Excerpt provided →
»»

About the Quality Online Learning & Teaching Rubric
The Quality Online Learning and Teaching (QOLT) program was developed in 2011 by California State University, Learning Management Systems Services. Through extensive research and a broad consultative process involving leadership, staff, and faculty at 13 CSU campuses, QOLT has been designed to assist three important aspects of quality online education:
- Create a useful evaluation tool that can help faculty develop quality hybrid/online courses
- Identify exemplary practices for teaching and learning through online courses
- Recognize faculty, programs, and campuses that are creating quality online courses
The CSU follows the national, accelerating trend of significant growth in online teaching and learning. The evolution of the Internet and broadband access at home and via mobile devices makes it certain that there will be a continued growth in online courses. In addition, student demand can lead this development, given research that shows students prefer a blended course delivery approach. Online learning provides a diverse group of people the opportunity to participate in higher education.
As CSU campuses offer additional online courses, it is important to define quality online teaching and learning, as well as to determine how to assess it. CSU wants to provide quality education, whether it is online or face-to-face. There are many skeptics who question the quality of online teaching and, therefore, it is necessary to identify how to prepare instructors for teaching online courses effectively. By doing so, we can best prepare instructors and learners for an experience that is equal-to-or-better-than traditional classroom experiences. If successful, the natural evolution of teaching and learning will drive the increased demand for online teaching and learning, as opposed to administrative decisions related to the desire to save money through simple leverage of technology as device.
QOLT Evaluation Instruments
The QOLT evaluation instruments include nine areas of evaluation, comprising 52 discreet objectives. The following list shows the number of items per section in parentheses.
- Course overview and introduction (8)

««

Supplied data →
»»

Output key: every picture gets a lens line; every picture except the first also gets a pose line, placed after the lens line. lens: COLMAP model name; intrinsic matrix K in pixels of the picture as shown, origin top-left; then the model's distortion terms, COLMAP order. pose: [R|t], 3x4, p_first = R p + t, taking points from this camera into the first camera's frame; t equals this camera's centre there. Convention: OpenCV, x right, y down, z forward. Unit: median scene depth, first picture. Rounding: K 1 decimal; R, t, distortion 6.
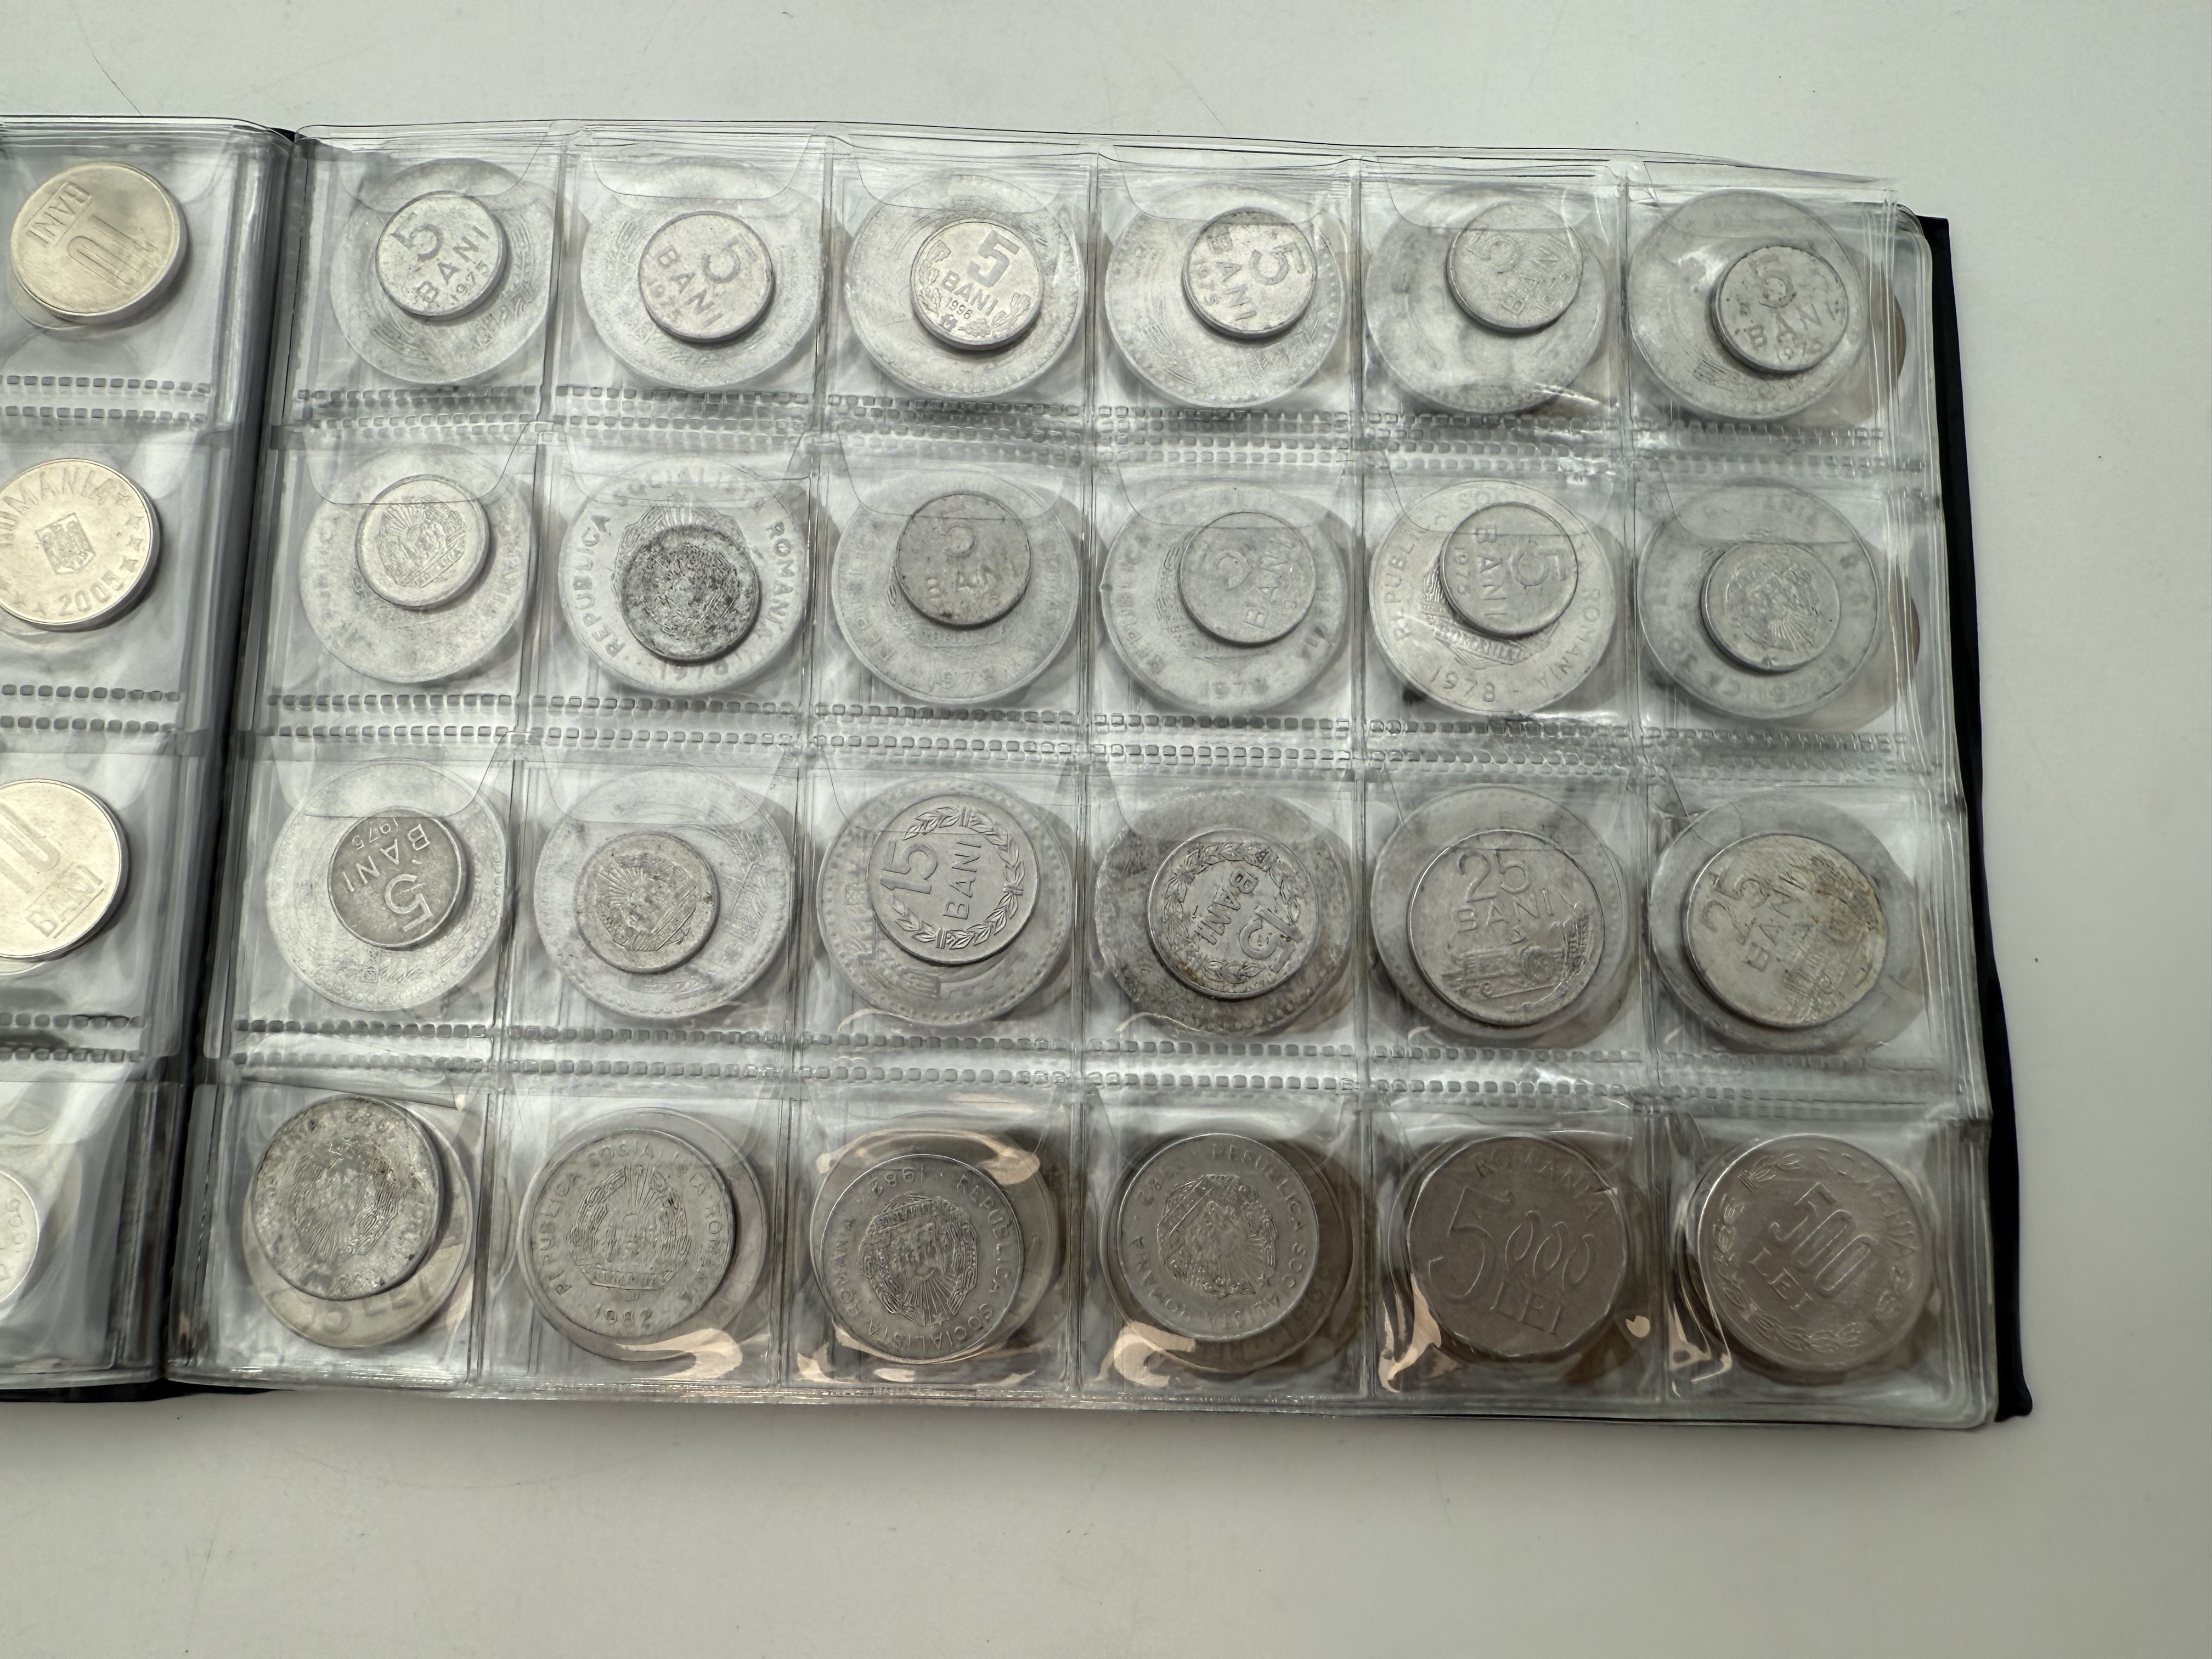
lens RADIAL K [[1562.9, 0, 1063.3], [0, 1562.9, 773.2], [0, 0, 1]] dist [-0.023155, 0.020158]
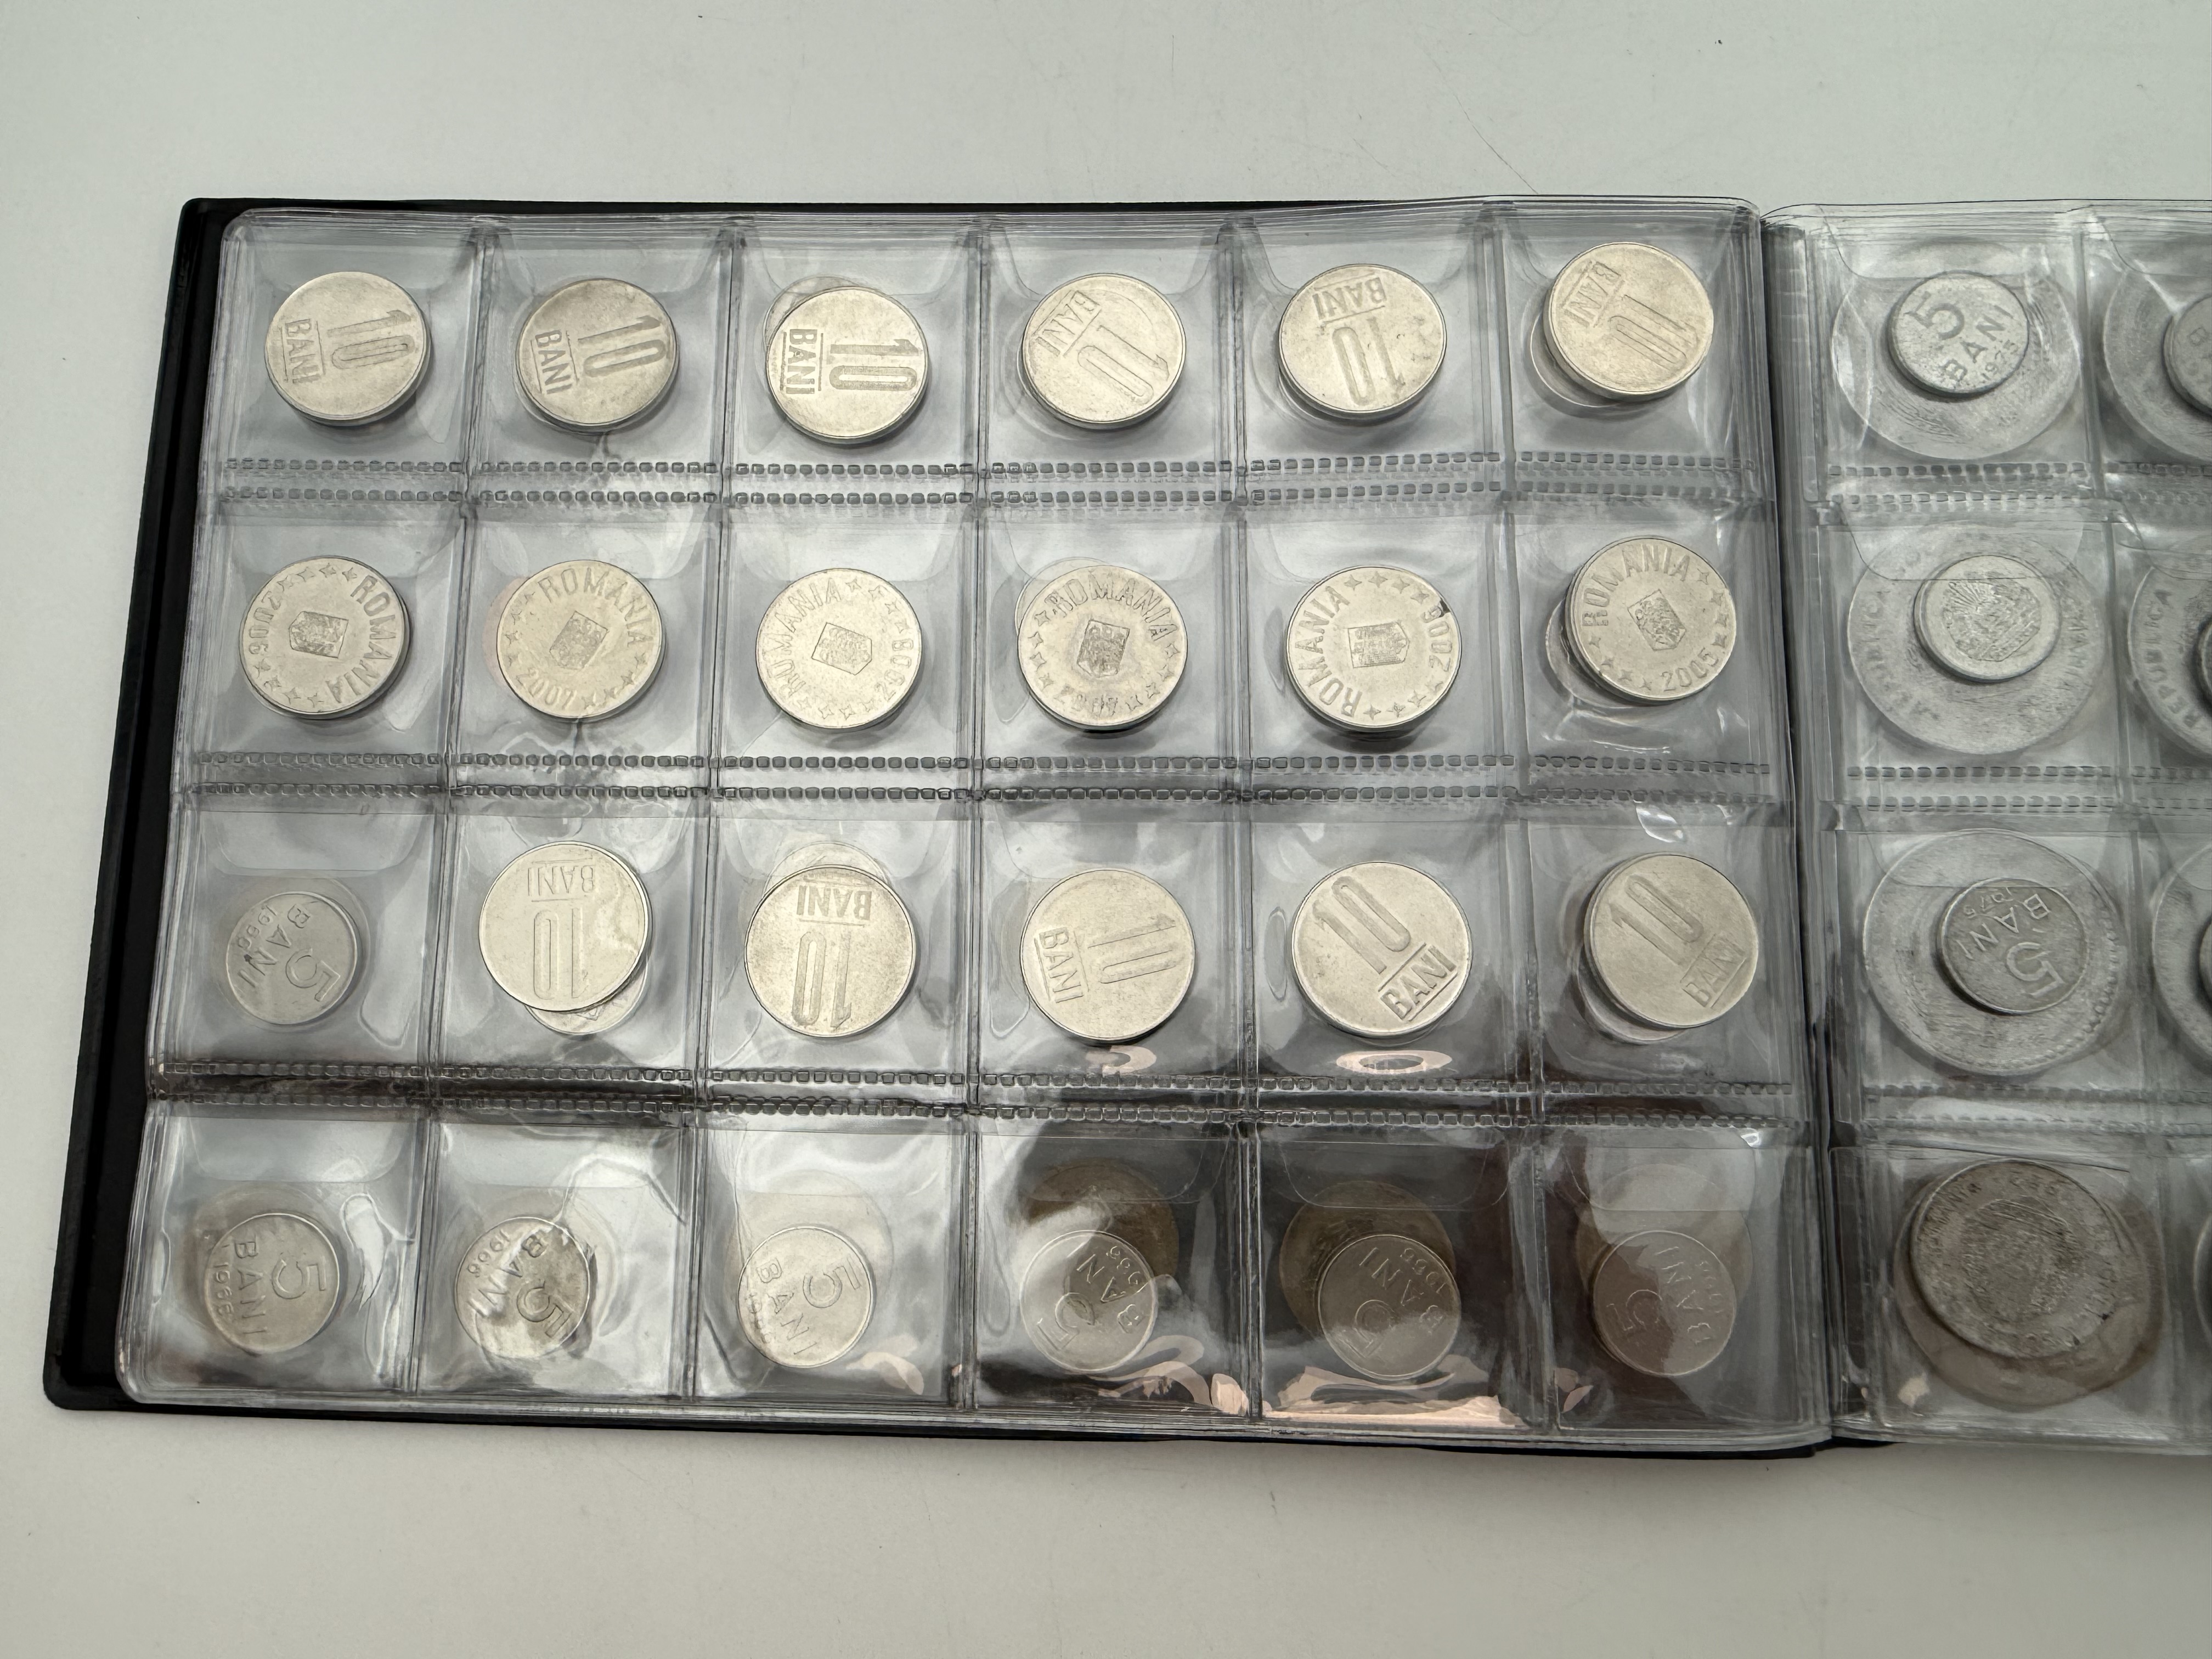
lens RADIAL K [[1562.9, 0, 1118.4], [0, 1562.9, 831.1], [0, 0, 1]] dist [-0.023155, 0.020158]
pose [[0.999872, -0.008975, -0.013275, -0.975177], [0.009148, 0.999873, 0.013023, -0.026407], [0.013157, -0.013143, 0.999827, -0.030536]]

««

Apply what you read →
A. Check each statement against the text about the Quality Online Learning & Teaching Rubric. Answer yes or no for each, and quote the words from the text that decide it.
(i) The QOLT program was developed in 2011 by California State University, Learning Management Systems Services.
(ii) Faculty at 23 CSU campuses took part in the consultative process.
(iii) Research shows students prefer a fully online course delivery approach.
B. Using the text about the Quality Online Learning & Teaching Rubric, answer these questions:
(i) According to research, what course delivery approach do students prefer?
(ii) How many discreet objectives do the QOLT evaluation instruments comprise?
(iii) How many items does the course overview and introduction section have?
C. Pick up the text about the Quality Online Learning & Teaching Rubric after its last line and continue it.

Outputs for the tasks →
A.
(i) Yes: "The Quality Online Learning and Teaching (QOLT) program was developed in 2011 by California State University, Learning Management Systems Services."
(ii) No: "involving leadership, staff, and faculty at 13 CSU campuses"
(iii) No: "research that shows students prefer a blended course delivery approach"

B.
(i) A blended course delivery approach
(ii) 52
(iii) 8

C.
- Assessment of student learning (6)
- Instructional materials and resources utilized (6)
- Student interaction and community (8)
- Facilitation and instruction (8)
- Technlogy for teaching and learning (6)
- Learner support and resources (3)
- Accessibility and universal design (4)
- Course summary and wrap-up (3)
To view the evaluation instruments, go to the QOLT Evaluation Instruments page.
Faculty Developer Tips
There are three commons uses of the QOLT rubric:
- To inform the development of a new online course.
- As a self-evaluation tool to revise and improve an existing course.
- As a means for gaining public recognition for exemplary online instruction.
Research and Development of QOLT
The Quality Online Learning & Teching evaluation instruments were developed after review of related research and literature, as well as careful consideration fo existing models for assessing effective online teaching and learning.
- Rubric for Online Instruction: Designed to assist developement and evaluation of online courses while promoting dialog about the nature of student learning. Developed by faculty, staff, administration, and students at CSU, Chico in 2003, ROI is now adopted at over 100 institutions of higher education.
- Quality Matters: Developed through a FIPSE grant from 2003-2006, QM is a faculty-centered peer-review process designed to certify the quality of online and blended courses.
- Quality Online Course Initiative: An online course rubric and evaluation system developed in the state of Illinois to help colleges and universities improve accountability of their online courses.
- Online Course Evaluation Program: Developed by the Monterey Institute for Technology and Education, OCEP is a criteria-based evaluation tool to asses and compare the quality of online courses.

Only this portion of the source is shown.